When prayer, meditation and a sense of inner well-being translate into actions that care for people, cherish our planet and work for justice and integrity, then we are living a life of faith. Where our being affects our doing. Faith made real in such ways is a demonstration of love.

So my disappointment is that choosing to say in "being" sounds beautiful but it is also safe. By reducing faith to an idea we avoid the constant prompting and the disturbing challenge to rise up out of ourselves and step out into this troubled, imperfect and beautiful world in faith.
Ms. Trippet went to Yale Divinity School, so I know she knows this: Faith is not just about "being". Even the existentialists of the last century figured that out (or should have). "Being" and "Doing" both comprise faith. If faith that acts badly, unethically or does harm is the enemy, so is a complacent existentialism, that is stuck in the head or reduces belief to a mere self-improvement program on the level of good diet and regular exercise...or worse, to the level of the couch potato.

Looking back, I should have seen this coming. The ads that WHYY-FM put up to promote "Speaking of Faith" bent over backward to say what it is not. They almost apologized for the very idea. One announcer would say something like "it's not a sermon, but..."

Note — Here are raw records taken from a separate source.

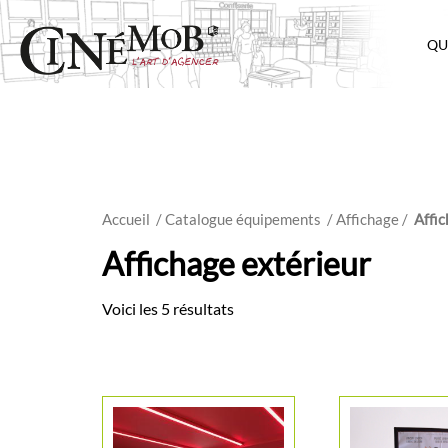
QU
Accueil
/ Catalogue équipements
/
Affichage
/
Affic
Affichage extérieur
Voici les 5 résultats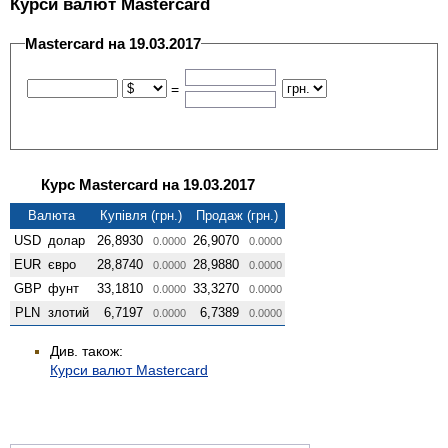
Курси валют Mastercard
Mastercard на 19.03.2017
=
Курс Mastercard на 19.03.2017
Валюта
Купівля (грн.)
Продаж (грн.)
USD
долар
26,8930
26,9070
0.0000
0.0000
EUR
євро
28,8740
28,9880
0.0000
0.0000
GBP
фунт
33,1810
33,3270
0.0000
0.0000
PLN
злотий
6,7197
6,7389
0.0000
0.0000
Див. також:
Курси валют Mastercard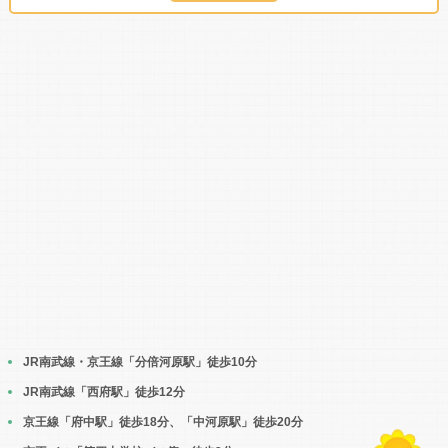
JR南武線・京王線「分倍河原駅」徒歩10分
JR南武線「西府駅」徒歩12分
京王線「府中駅」徒歩18分、「中河原駅」徒歩20分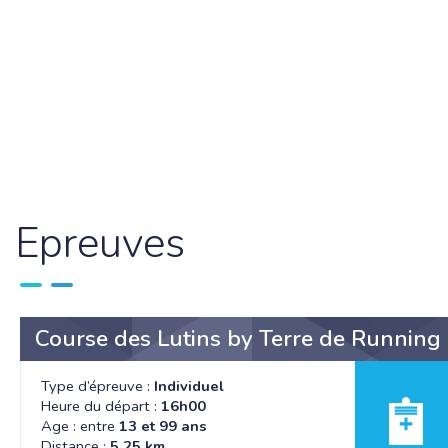
Epreuves
Course des Lutins by Terre de Running
Type d’épreuve :
Individuel
Heure du départ :
16h00
Age : entre
13 et 99 ans
Distance :
5.25 km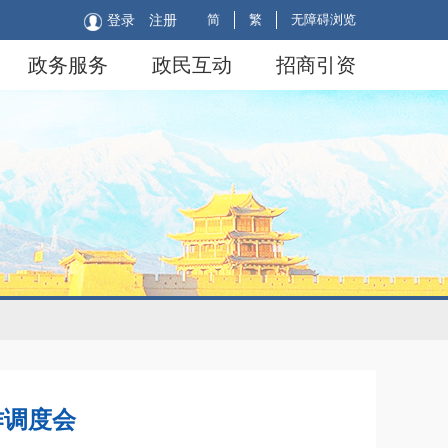
简
繁
无障碍浏览
登录
注册
政务服务
政民互动
招商引资
作调度会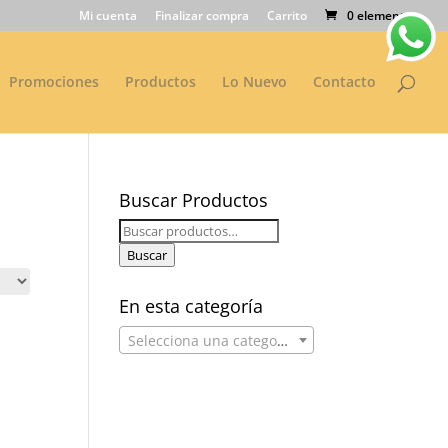
Mi cuenta
Finalizar compra
Carrito
0 elementos
Promociones
Productos
Lo Nuevo
Contacto
Buscar Productos
Buscar
por:
Buscar
En esta categoría
Selecciona una categoría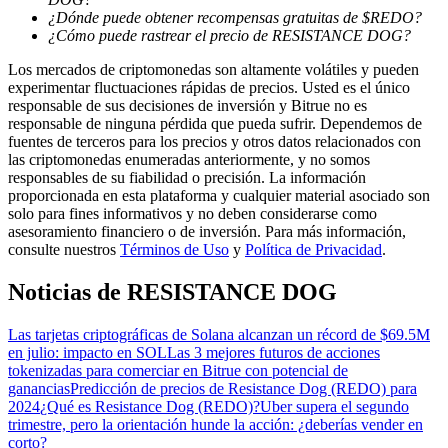
¿Dónde puede obtener recompensas gratuitas de $REDO?
¿Cómo puede rastrear el precio de RESISTANCE DOG?
Guía
Los mercados de criptomonedas son altamente volátiles y pueden
experimentar fluctuaciones rápidas de precios. Usted es el único
Guía de inicio de futuros
responsable de sus decisiones de inversión y Bitrue no es
responsable de ninguna pérdida que pueda sufrir. Dependemos de
fuentes de terceros para los precios y otros datos relacionados con
las criptomonedas enumeradas anteriormente, y no somos
responsables de su fiabilidad o precisión. La información
proporcionada en esta plataforma y cualquier material asociado son
solo para fines informativos y no deben considerarse como
asesoramiento financiero o de inversión. Para más información,
consulte nuestros
Términos de Uso
y
Política de Privacidad
.
Noticias de RESISTANCE DOG
Estrategias comerciales
Aprenda cómo mantenerse rentable
Las tarjetas criptográficas de Solana alcanzan un récord de $69.5M
en julio: impacto en SOL
Las 3 mejores futuros de acciones
tokenizadas para comerciar en Bitrue con potencial de
ganancias
Predicción de precios de Resistance Dog (REDO) para
2024
¿Qué es Resistance Dog (REDO)?
Uber supera el segundo
trimestre, pero la orientación hunde la acción: ¿deberías vender en
corto?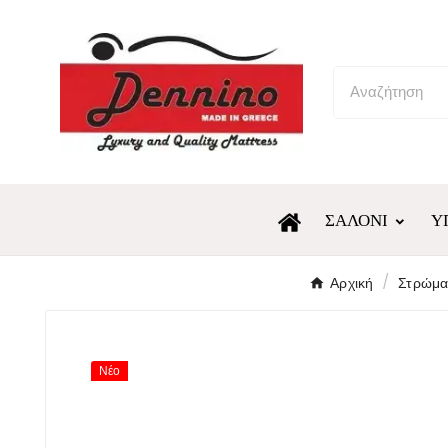
ΣΑΛΌΝΙ
Υ
Αρχική
Στρώμα
Νέο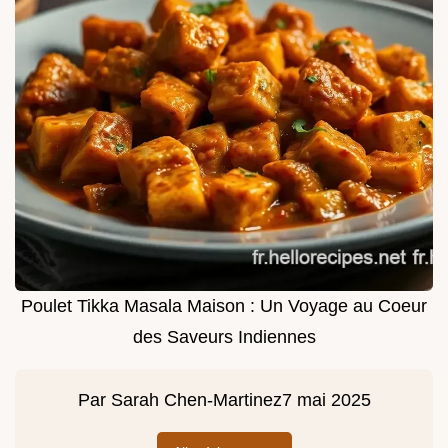
Poulet Tikka Masala Maison : Un Voyage au Coeur
des Saveurs Indiennes
Par
Sarah Chen-Martinez
7 mai 2025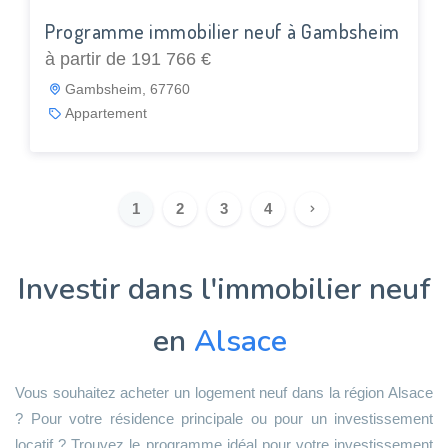
Programme immobilier neuf à Gambsheim
à partir de 191 766 €
Gambsheim, 67760
Appartement
1
2
3
4
Investir dans l'immobilier neuf
en
Alsace
Vous souhaitez acheter un logement neuf dans la région Alsace
? Pour votre résidence principale ou pour un investissement
locatif ? Trouvez le programme idéal pour votre investissement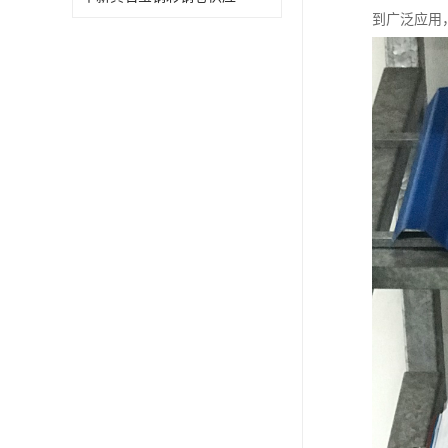
到广泛应用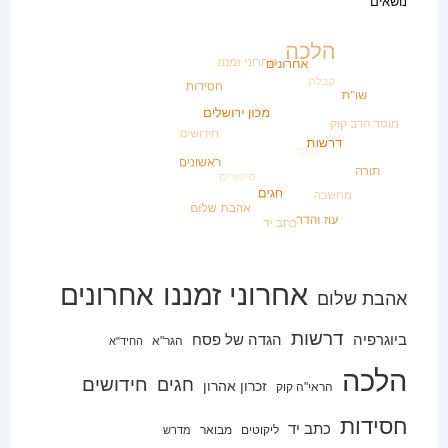
נושאים
אחרוני זמננו
אחרונים
אהבת שלום
דרשות
ביוגרפיה
הגדה של פסח
הגר"א
החיד"א
הלכה
חידושים
חגים
זכרון אהרון
הראי"ה קוק
חסידות
כתב יד
ליקוטים
מבואר
מדרש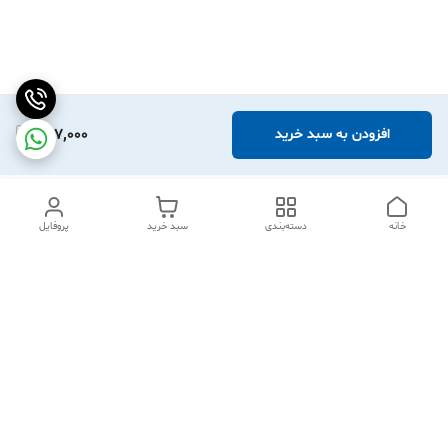
887,000
افزودن به سبد خرید
خانه
دسته‌بندی
سبد خرید
پروفایل
دسترسی سریع
تماس با ما
شکایات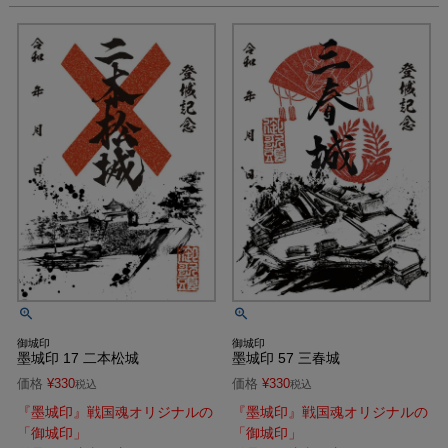
御城印
御城印
墨城印 17 二本松城
墨城印 57 三春城
価格
¥
330
価格
¥
330
税込
税込
『墨城印』戦国魂オリジナルの
『墨城印』戦国魂オリジナルの
「御城印」
「御城印」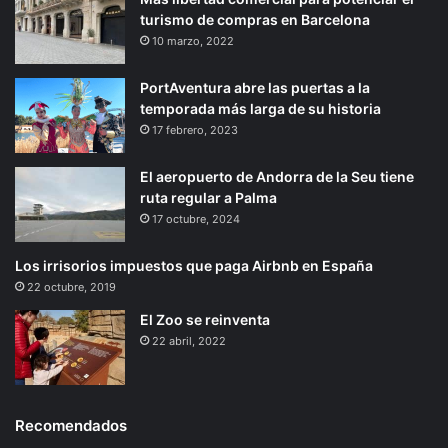
turismo de compras en Barcelona
10 marzo, 2022
PortAventura abre las puertas a la
temporada más larga de su historia
17 febrero, 2023
El aeropuerto de Andorra de la Seu tiene
ruta regular a Palma
17 octubre, 2024
Los irrisorios impuestos que paga Airbnb en España
22 octubre, 2019
El Zoo se reinventa
22 abril, 2022
Recomendados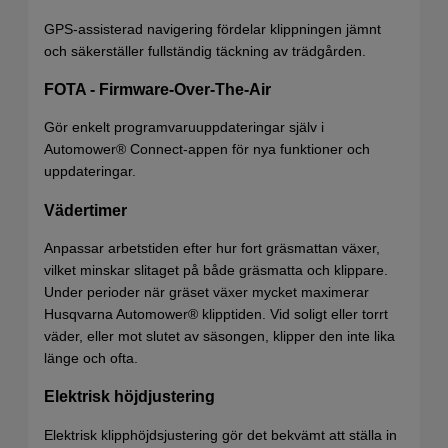
GPS-assisterad navigering fördelar klippningen jämnt
och säkerställer fullständig täckning av trädgården.
FOTA - Firmware-Over-The-Air
Gör enkelt programvaruuppdateringar själv i
Automower® Connect-appen för nya funktioner och
uppdateringar.
Vädertimer
Anpassar arbetstiden efter hur fort gräsmattan växer,
vilket minskar slitaget på både gräsmatta och klippare.
Under perioder när gräset växer mycket maximerar
Husqvarna Automower® klipptiden. Vid soligt eller torrt
väder, eller mot slutet av säsongen, klipper den inte lika
länge och ofta.
Elektrisk höjdjustering
Elektrisk klipphöjdsjustering gör det bekvämt att ställa in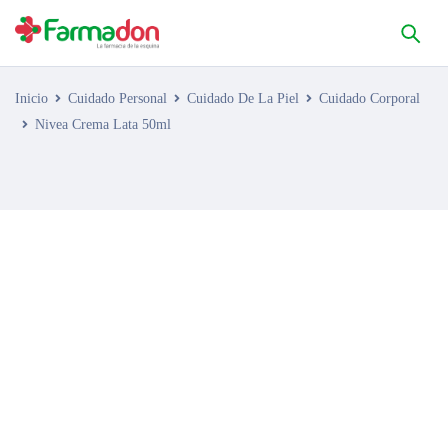
Inicio
Cuidado Personal
Cuidado De La Piel
Cuidado Corporal
Nivea Crema Lata 50ml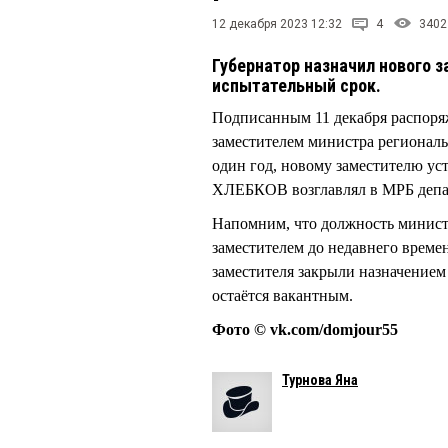
12 декабря 2023 12:32
4
3402
Губернатор назначил нового 
испытательный срок.
Подписанным 11 декабря распор
заместителем министра региона
один год, новому заместителю ус
ХЛЕБКОВ возглавлял в МРБ депар
Напомним, что должность минис
заместителем до недавнего вре
заместителя закрыли назначение
остаётся вакантным.
Фото © vk.com/domjour55
Турнова Яна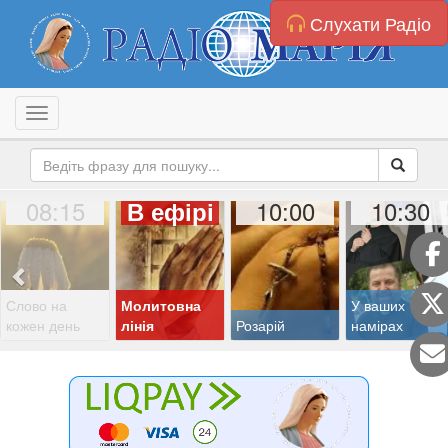
Слухати Радіо
Toggle navigation
08:15
10:00
10:30
В ефірі
Слово на
Молитовна
У ваших
кожен день
лінія
Розарій
намірах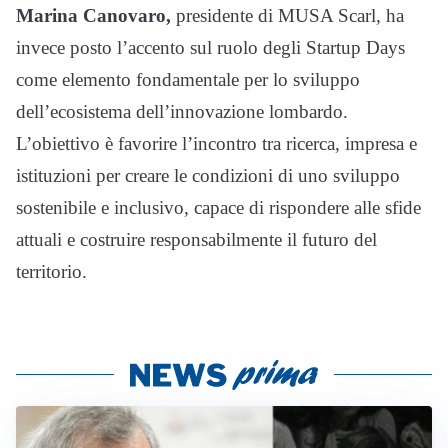
Marina Canovaro,
presidente di MUSA Scarl, ha
invece posto l’accento sul ruolo degli Startup Days
come elemento fondamentale per lo sviluppo
dell’ecosistema dell’innovazione lombardo.
L’obiettivo è favorire l’incontro tra ricerca, impresa e
istituzioni per creare le condizioni di uno sviluppo
sostenibile e inclusivo, capace di rispondere alle sfide
attuali e costruire responsabilmente il futuro del
territorio.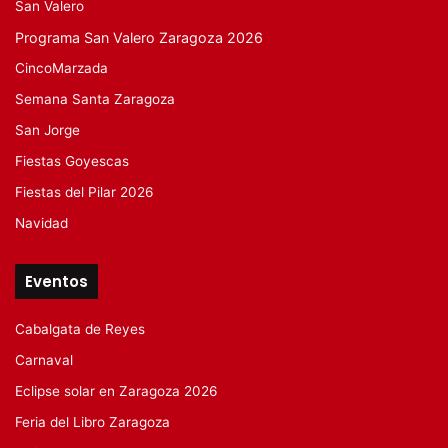
San Valero
Programa San Valero Zaragoza 2026
CincoMarzada
Semana Santa Zaragoza
San Jorge
Fiestas Goyescas
Fiestas del Pilar 2026
Navidad
Eventos
Cabalgata de Reyes
Carnaval
Eclipse solar en Zaragoza 2026
Feria del Libro Zaragoza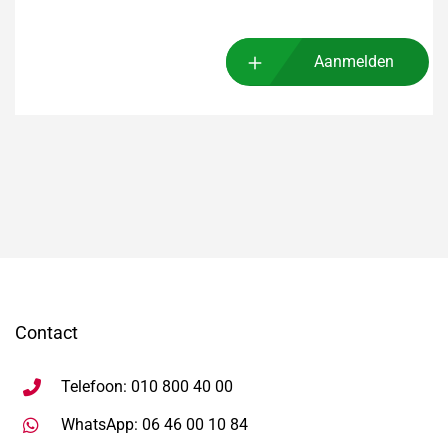
Aanmelden
Contact
Telefoon: 010 800 40 00
Stuur WhatsApp bericht, ope
WhatsApp: 06 46 00 10 84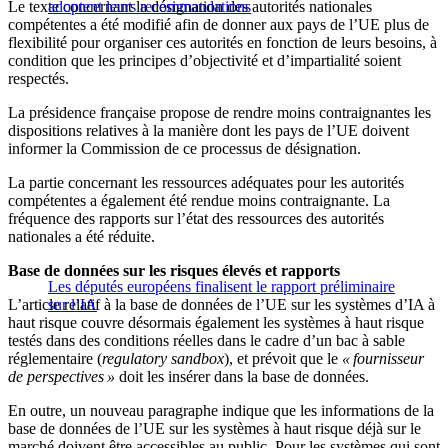
Le texte concernant la désignation des autorités nationales
adoptent leurs recommandations
compétentes a été modifié afin de donner aux pays de l’UE plus de
flexibilité pour organiser ces autorités en fonction de leurs besoins, à
condition que les principes d’objectivité et d’impartialité soient
respectés.
La présidence française propose de rendre moins contraignantes les
dispositions relatives à la manière dont les pays de l’UE doivent
informer la Commission de ce processus de désignation.
La partie concernant les ressources adéquates pour les autorités
compétentes a également été rendue moins contraignante. La
fréquence des rapports sur l’état des ressources des autorités
nationales a été réduite.
Base de données sur les risques élevés et rapports
Les députés européens finalisent le rapport préliminaire
L’article relatif à la base de données de l’UE sur les systèmes d’IA à
sur l’IA
haut risque couvre désormais également les systèmes à haut risque
testés dans des conditions réelles dans le cadre d’un bac à sable
réglementaire (
regulatory sandbox
), et prévoit que le
« fournisseur
de perspectives »
doit les insérer dans la base de données.
En outre, un nouveau paragraphe indique que les informations de la
base de données de l’UE sur les systèmes à haut risque déjà sur le
marché doivent être accessibles au public. Pour les systèmes qui sont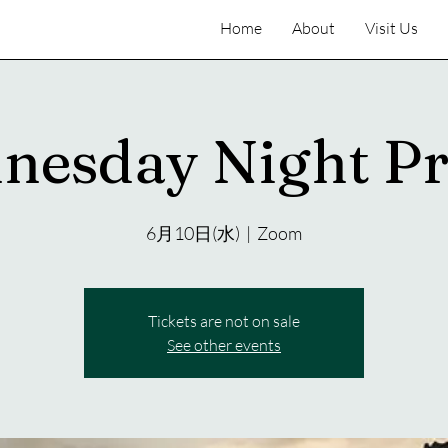
Home
About
Visit Us
nesday Night Pr
6月10日(水)
  |  
Zoom
Tickets are not on sale
See other events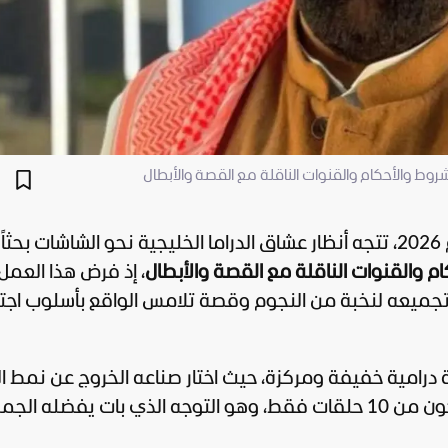
 والأحكام والقنوات الناقلة مع القصة والأبطال
عن
والقنوات الناقلة مع القصة والأبطال
، إذ فرض هذا العمل
ل تجميعه لنخبة من النجوم وقصة تلامس الواقع بأسلوب اج
امية خفيفة ومركزة، حيث اختار صناعه الخروج عن نمط الث
حلقة التقليدي، والاعتماد على سيناريو يتكون من 10 حلقات فقط، وهو التوجه الذي بات يفضله 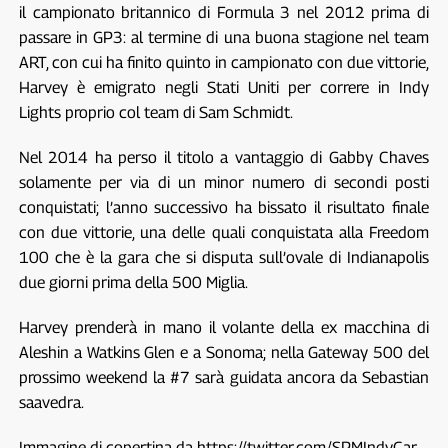
il campionato britannico di Formula 3 nel 2012 prima di
passare in GP3: al termine di una buona stagione nel team
ART, con cui ha finito quinto in campionato con due vittorie,
Harvey è emigrato negli Stati Uniti per correre in Indy
Lights proprio col team di Sam Schmidt.
Nel 2014 ha perso il titolo a vantaggio di Gabby Chaves
solamente per via di un minor numero di secondi posti
conquistati; l’anno successivo ha bissato il risultato finale
con due vittorie, una delle quali conquistata alla Freedom
100 che è la gara che si disputa sull’ovale di Indianapolis
due giorni prima della 500 Miglia.
Harvey prenderà in mano il volante della ex macchina di
Aleshin a Watkins Glen e a Sonoma; nella Gateway 500 del
prossimo weekend la #7 sarà guidata ancora da Sebastian
saavedra.
Immagine di copertina da https://twitter.com/SPMIndyCar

I should have seen it coming when the same station took a home-grown stab at imitating Edward R. Murrow's great "This I Believe." They put out a pleasant, but not very deep, reflection on what caused people to feel personally fulfilled or at least better about themselves. They were mental potato chips for people like me who listen to public radio. The challenge of faith, the decision to stand for something and struggle to live out a belief in a complex world was to be avoided.

And keeping the program stuck at 7 am Sunday morning doesn't help. No matter what you call it, if you keep "Being" stuck in a religious ghetto you are not going to get very far. Don't ask me how I know this.

After I wrote my comment on SOF Observed, and looked again at the picture above, I am sorry (but probably grateful, too) that I did not mention that the person with whom Ms. Trippet is pictured is perhaps today's best known embodiment of faith that speaks. The faith that overturned apartheid and the faith that led a divided people to begin to tell the truth, was a Christian (!) faith that transformed people's being and guided, motivated and challenged their action. To speak of faith, Archbishop Tutu has shown us, is to challenge evil and to incarnate hope.

I believe that faith lives at the intersection of 'being' and 'doing'. Faith by definition challenges. Faith also has content, and as a Christian I believe that content is important and life- (world-!) changing. But outside of my own beliefs and tradition, I believe that way we find unity and real understanding between persons of many faiths is not to make what we believe generic, general and genial but to say what we believe and listen carefully to each other. The other part of the soon to be missed public pun was that within faith there is something of substance of which we can speak.

We can talk about what we believe, how it motivates us, changes and challenges us. We can ask questions of each other about the content of our beliefs, inquire not only about the gaps but listen also for the richness. We can learn from each other about how we pray, how we see and listen, and how what we believe...and what we question...changes us and impacts those around us. My work as a chaplain and parish priest and my life as a Christian has shown me over and over again how, through my faith, I am drawn not only towards the fullness of God but towards the fullness of each other.

That dialogue itself requires faith, which can be stormy, and it will change us for the better.

Maybe I will get used to the new name of the program, but I hope I won't become too comfortable with it. Whatever you call it, whatever you do and wherever you are, keep speaking of faith.